Fourth, the future directions are not entirely clear. While ongoing development is mentioned, a more structured roadmap outlining planned enhancements would be beneficial. This reviewer suggests specifying future improvements, such as incorporating machine learning techniques, expanding the range of validation variables and integrating the tool with additional modelling frameworks. In addition, extending validation metrics to assess long-term feasibility and policy robustness would strengthen the tool’s relevance for decision-making in climate policy.

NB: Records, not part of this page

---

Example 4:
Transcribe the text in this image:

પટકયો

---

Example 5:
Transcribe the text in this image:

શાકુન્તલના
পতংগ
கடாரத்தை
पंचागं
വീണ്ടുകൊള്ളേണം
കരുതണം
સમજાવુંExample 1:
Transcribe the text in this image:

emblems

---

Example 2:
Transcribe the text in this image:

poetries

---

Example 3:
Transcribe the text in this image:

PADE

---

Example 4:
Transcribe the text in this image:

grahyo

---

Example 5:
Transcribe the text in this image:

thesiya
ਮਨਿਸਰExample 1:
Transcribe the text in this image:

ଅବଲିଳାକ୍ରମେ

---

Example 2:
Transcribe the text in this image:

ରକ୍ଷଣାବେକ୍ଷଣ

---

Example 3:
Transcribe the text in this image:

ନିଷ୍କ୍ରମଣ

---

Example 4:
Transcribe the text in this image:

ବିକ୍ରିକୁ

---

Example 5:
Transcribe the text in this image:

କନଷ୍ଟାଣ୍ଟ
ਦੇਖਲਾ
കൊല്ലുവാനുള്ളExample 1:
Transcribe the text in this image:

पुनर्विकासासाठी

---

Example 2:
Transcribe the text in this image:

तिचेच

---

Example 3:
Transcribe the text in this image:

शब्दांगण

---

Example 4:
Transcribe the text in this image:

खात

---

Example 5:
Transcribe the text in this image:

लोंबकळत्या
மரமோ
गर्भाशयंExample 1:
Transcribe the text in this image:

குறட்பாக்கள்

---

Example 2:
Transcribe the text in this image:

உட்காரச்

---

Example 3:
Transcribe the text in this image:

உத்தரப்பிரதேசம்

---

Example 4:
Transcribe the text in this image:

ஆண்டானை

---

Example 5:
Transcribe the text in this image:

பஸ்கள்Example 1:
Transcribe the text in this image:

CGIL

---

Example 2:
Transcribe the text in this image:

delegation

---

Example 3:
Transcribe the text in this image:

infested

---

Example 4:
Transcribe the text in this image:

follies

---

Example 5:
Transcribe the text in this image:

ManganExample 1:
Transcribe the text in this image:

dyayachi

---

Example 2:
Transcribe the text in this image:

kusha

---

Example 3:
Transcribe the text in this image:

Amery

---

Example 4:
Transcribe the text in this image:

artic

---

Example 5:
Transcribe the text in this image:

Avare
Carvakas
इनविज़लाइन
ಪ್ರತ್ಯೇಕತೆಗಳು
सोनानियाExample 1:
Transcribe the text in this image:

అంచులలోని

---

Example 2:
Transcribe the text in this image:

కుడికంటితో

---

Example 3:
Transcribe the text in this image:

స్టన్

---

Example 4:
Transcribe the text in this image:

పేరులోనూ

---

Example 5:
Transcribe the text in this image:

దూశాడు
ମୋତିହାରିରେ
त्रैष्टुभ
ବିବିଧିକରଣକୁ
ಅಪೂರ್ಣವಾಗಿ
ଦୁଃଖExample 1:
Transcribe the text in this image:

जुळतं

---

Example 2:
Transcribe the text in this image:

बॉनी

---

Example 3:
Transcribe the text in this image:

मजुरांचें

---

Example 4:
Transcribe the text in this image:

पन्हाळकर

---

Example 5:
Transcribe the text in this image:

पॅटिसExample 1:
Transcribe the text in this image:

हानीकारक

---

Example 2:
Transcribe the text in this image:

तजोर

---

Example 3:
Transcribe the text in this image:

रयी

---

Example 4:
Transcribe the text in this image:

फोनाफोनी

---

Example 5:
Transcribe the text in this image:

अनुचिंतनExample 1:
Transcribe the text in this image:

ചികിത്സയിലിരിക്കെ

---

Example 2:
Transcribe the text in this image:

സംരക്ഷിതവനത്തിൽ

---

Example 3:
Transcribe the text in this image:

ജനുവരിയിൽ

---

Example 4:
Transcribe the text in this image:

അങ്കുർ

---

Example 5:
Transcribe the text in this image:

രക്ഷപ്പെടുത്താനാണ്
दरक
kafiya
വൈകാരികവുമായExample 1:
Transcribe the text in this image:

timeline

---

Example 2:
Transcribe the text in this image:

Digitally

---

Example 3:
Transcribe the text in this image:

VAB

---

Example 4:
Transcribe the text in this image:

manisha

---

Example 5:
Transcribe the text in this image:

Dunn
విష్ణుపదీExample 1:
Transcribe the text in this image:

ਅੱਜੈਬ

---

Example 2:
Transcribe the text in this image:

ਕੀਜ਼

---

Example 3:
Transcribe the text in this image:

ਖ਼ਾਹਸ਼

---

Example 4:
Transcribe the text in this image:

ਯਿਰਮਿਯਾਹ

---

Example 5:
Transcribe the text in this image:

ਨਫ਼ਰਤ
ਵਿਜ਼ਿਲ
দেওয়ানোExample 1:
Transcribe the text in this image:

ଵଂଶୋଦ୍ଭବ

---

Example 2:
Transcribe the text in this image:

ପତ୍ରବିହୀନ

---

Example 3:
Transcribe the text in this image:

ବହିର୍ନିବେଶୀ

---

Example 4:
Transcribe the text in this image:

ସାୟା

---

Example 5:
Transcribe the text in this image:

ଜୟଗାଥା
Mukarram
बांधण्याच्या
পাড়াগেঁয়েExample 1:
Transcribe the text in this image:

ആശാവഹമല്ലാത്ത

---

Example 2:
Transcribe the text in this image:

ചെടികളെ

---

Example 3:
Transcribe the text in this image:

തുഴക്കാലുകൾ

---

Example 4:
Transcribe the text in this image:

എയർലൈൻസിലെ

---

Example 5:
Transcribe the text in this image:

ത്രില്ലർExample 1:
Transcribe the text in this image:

Fifth, the discussion on tool limitations lacks depth. A more comprehensive examination of potential biases, uncertainties and challenges in applying piamValidation across diverse IAMs would strengthen the manuscript. This reviewer suggests providing clearer guidelines for identifying and mitigating these issues, ensuring that users can navigate the tool’s constraints effectively. Addressing these limitations in greater detail would enhance transparency and reinforce the reliability of validation outcomes.
Finally, additional specific comments are provided in the annotated manuscript file.
This reviewer offers an overall endorsement and recommends acceptance, contingent on minor revisions to address the areas for improvement outlined above. These revisions would further enhance the paper’s contribution to strengthening the credibility of IAMs.